Project M.O.S.T. will provide services annually to 120 first-year, African American male cohort participants enrolled in scheduled developmental study courses. In addition, the program will provide a two-week summer structured program, needs assessments, and provide financial assistance. A strengths-based approach to advising promotes student achievement because it:
- Builds self-efficacy and intrinsic motivation
- Generates positive emotions that enhance students' problem-solving and capacity for creativity,
- Develops a wider repertoire of successful strategies and coping skills, factors which many college student retention theories attribute to student persistence (Tinto, 1993).
The data collection will track the persistence and graduation of African American males, as well as employ instruments such as CCSSE, Self-Efficacy Scale, and Proactive Coping Scale to measure student engagement, motivation, and coping skills.
Key measures of success for this program include:
- Increases in the fall-to-spring and fall-to-fall persistence rate, and course completion hours for African American males
- Increase in self-efficacy and proactive coping skills
- Preparation for graduation and career readiness
Lumina Foundation for Education's Latino Student Success Grant, coordinated through Tennessee Higher Education Commission (THEC). Tennessee has a rapidly growing Latino population in the Nashville and Memphis communities. The Latino Student Success Grant goal is to:
- Make college accessible to more Tennessee Latino high school graduates through college access and success focused mentoring
- Facilitate the transition between high school and community college, and community college and four-year institutions, thereby aiding in college retention and completion.
Access and success in postsecondary education for Latino students will be advanced through:
- Robust community, government, education, and workforce partnerships working to improve Latino student success
- Enhancing Latino student college access, readiness, and success efforts at the local and state levels
- Building on the existing College Mentor Corps (CMC), thereby leveraging resources and knowledge
- Providing college access, readiness, and success focused services to a currently underserved area and population
- Forwarding the local, state, and national college completion agenda through services directed to the nation's fastest growing sub-population.

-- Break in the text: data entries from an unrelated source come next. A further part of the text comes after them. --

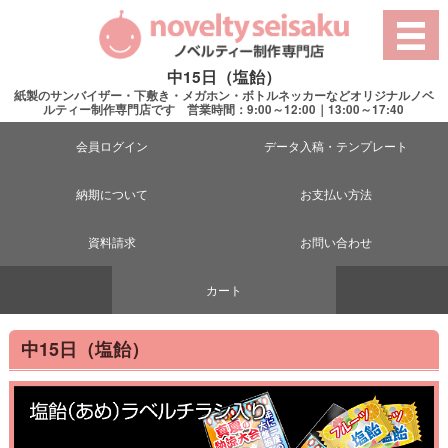
中15日（塩飴）
紙製のサンバイザー・下敷き・メガホン・ボトルネッカーなどオリジナルノベ
ルティー制作専門店です 営業時間：9:00～12:00｜13:00～17:40
会員ログイン
データ入稿・テンプレート
納期について
お支払い方法
資料請求
お問い合わせ
カート
中15日（塩飴）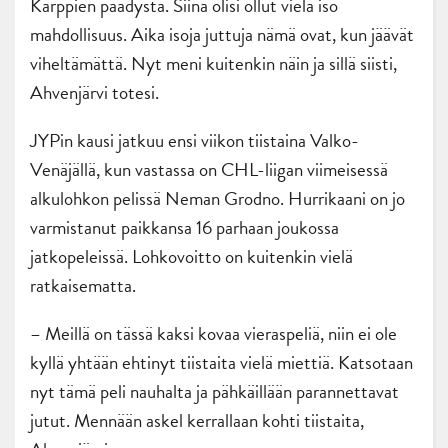
Kärppien päädystä. Siinä olisi ollut vielä iso
mahdollisuus. Aika isoja juttuja nämä ovat, kun jäävät
viheltämättä. Nyt meni kuitenkin näin ja sillä siisti,
Ahvenjärvi totesi.
JYPin kausi jatkuu ensi viikon tiistaina Valko-
Venäjällä, kun vastassa on CHL-liigan viimeisessä
alkulohkon pelissä Neman Grodno. Hurrikaani on jo
varmistanut paikkansa 16 parhaan joukossa
jatkopeleissä. Lohkovoitto on kuitenkin vielä
ratkaisematta.
– Meillä on tässä kaksi kovaa vieraspeliä, niin ei ole
kyllä yhtään ehtinyt tiistaita vielä miettiä. Katsotaan
nyt tämä peli nauhalta ja pähkäillään parannettavat
jutut. Mennään askel kerrallaan kohti tiistaita,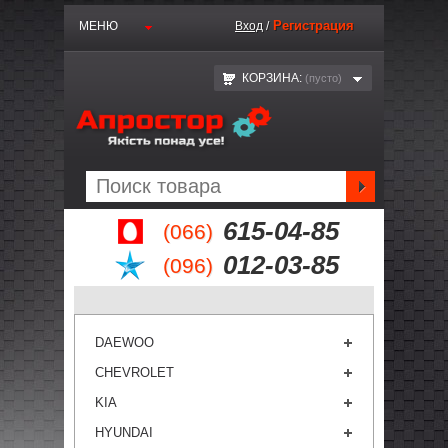
Регистрация
МЕНЮ
Вход
/
КОРЗИНА:
(пустo)
615-04-85
(066)
012-03-85
(096)
DAEWOO
CHEVROLET
KIA
HYUNDAI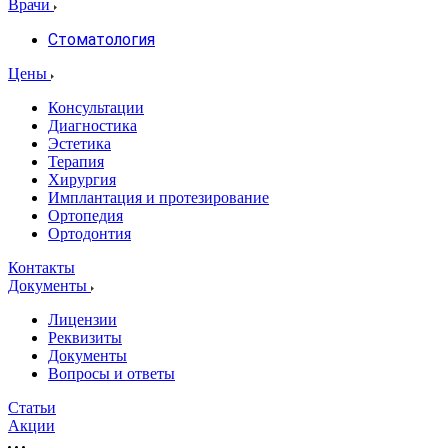
Врачи
Стоматология
Цены
Консультации
Диагностика
Эстетика
Терапия
Хирургия
Имплантация и протезирование
Ортопедия
Ортодонтия
Контакты
Документы
Лицензии
Реквизиты
Документы
Вопросы и ответы
Статьи
Акции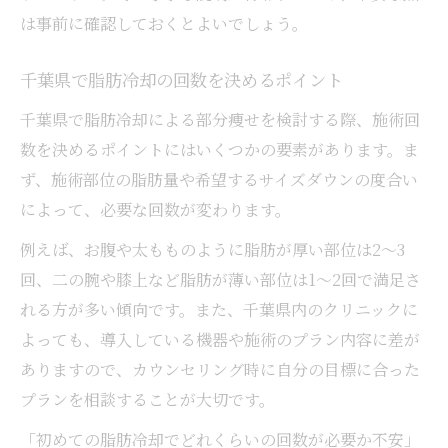
は事前に確認しておくとよいでしょう。
千葉県で脂肪冷却の回数を決めるポイント
千葉県で脂肪冷却による部分痩せを検討する際、施術回
数を決めるポイントにはいくつかの要素があります。ま
ず、施術部位の脂肪量や希望するサイズダウンの度合い
によって、必要な回数が変わります。
例えば、お腹や太もものように脂肪が厚い部位は2〜3
回、二の腕や膝上など脂肪が薄い部位は1〜2回で満足さ
れる方が多い傾向です。また、千葉県内のクリニックに
よっても、導入している機器や施術のプラン内容に差が
ありますので、カウンセリング時に自分の目標に合った
プランを相談することが大切です。
「初めての脂肪冷却でどれくらいの回数が必要か不安」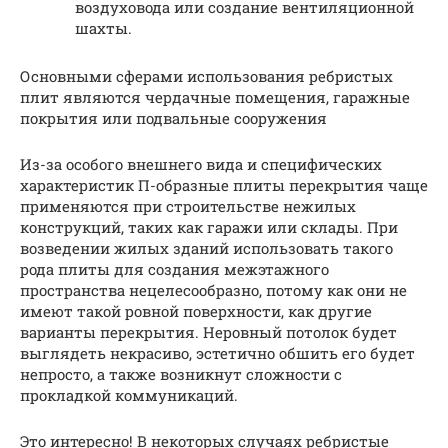
воздуховода или создание вентиляционной
шахты.
Основными сферами использования ребристых
плит являются чердачные помещения, гаражные
покрытия или подвальные сооружения
Из-за особого внешнего вида и специфических
характеристик П-образные плиты перекрытия чаще
применяются при строительстве нежилых
конструкций, таких как гаражи или склады. При
возведении жилых зданий использовать такого
рода плиты для создания межэтажного
пространства нецелесообразно, потому как они не
имеют такой ровной поверхности, как другие
варианты перекрытия. Неровный потолок будет
выглядеть некрасиво, эстетично обшить его будет
непросто, а также возникнут сложности с
прокладкой коммуникаций.
Это интересно! В некоторых случаях ребристые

Through formal partnership with Latino Memphis, Southwest Tennessee Community College (Southwest), the Memphis City Mayor's Office, K-12 High School, and Chamber of Commerce, THEC will expand the CMC to the city of Memphis, providing direct services to Latino high school students and Southwest students. The partnership will build the Latino College Mentor Corps program to best address the needs of Latino high school seniors and community college students in Southwest's service area. Through a subgrant from THEC, Latino Memphis will hire and oversee a staff of recent college graduates, serving as the Mentor Corps. Each mentor will work closely with students from the two cohorts (specified number of Latino high school seniors or students currently enrolled at Southwest). When working with high school students, the mentors will focus on college access initiatives such as academic preparation, Free Application for Federal Student Aid (FAFSA) completion, college application completion, and scholarship applications. With current college students, the focus will be on student success initiatives such as student retention, college completion, and transfers from the two-year to four-year institutions.
Partners consist of a group of professionals and educators who meet regularly to discuss concerns and initiatives on behalf of Hispanic constituents/residents. Under the leadership of the Community Foundation of Memphis Vice President of Grants and Initiatives, Melissa Wolowicz, the partners are planning a Hispanic Scholarship Fund Town Hall meeting for Memphis. An update from Latino Memphis about their Lumina Foundation efforts will be provided.